Problem to solve
Go through the entries one line at a time, and gather every line that has the word "width".

*** Opening Records ***

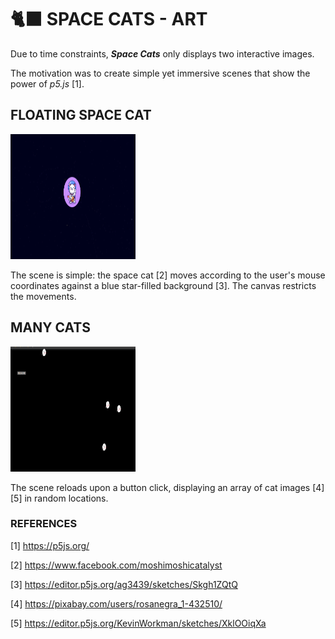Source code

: # 🐈‍⬛ SPACE CATS - ART

Due to time constraints, _**Space Cats**_ only displays two interactive images.

The motivation was to create simple yet immersive scenes that show the power of _p5.js_ [1].

## FLOATING SPACE CAT

<img src="../images/floating_space_cat.png" width="200" height="200">

The scene is simple: the space cat [2] moves according to the user's mouse coordinates against a blue star-filled background [3]. The canvas restricts the movements.

## MANY CATS

<img src="../images/many_cats.png" width="200" height="200">

The scene reloads upon a button click, displaying an array of cat images [4][5] in random locations.

### REFERENCES

[1] https://p5js.org/

[2] https://www.facebook.com/moshimoshicatalyst

[3] https://editor.p5js.org/ag3439/sketches/Skgh1ZQtQ

[4] https://pixabay.com/users/rosanegra_1-432510/

[5] https://editor.p5js.org/KevinWorkman/sketches/XklOOiqXa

*** Closing Records ***

Solution for this task
<img src="../images/floating_space_cat.png" width="200" height="200">
<img src="../images/many_cats.png" width="200" height="200">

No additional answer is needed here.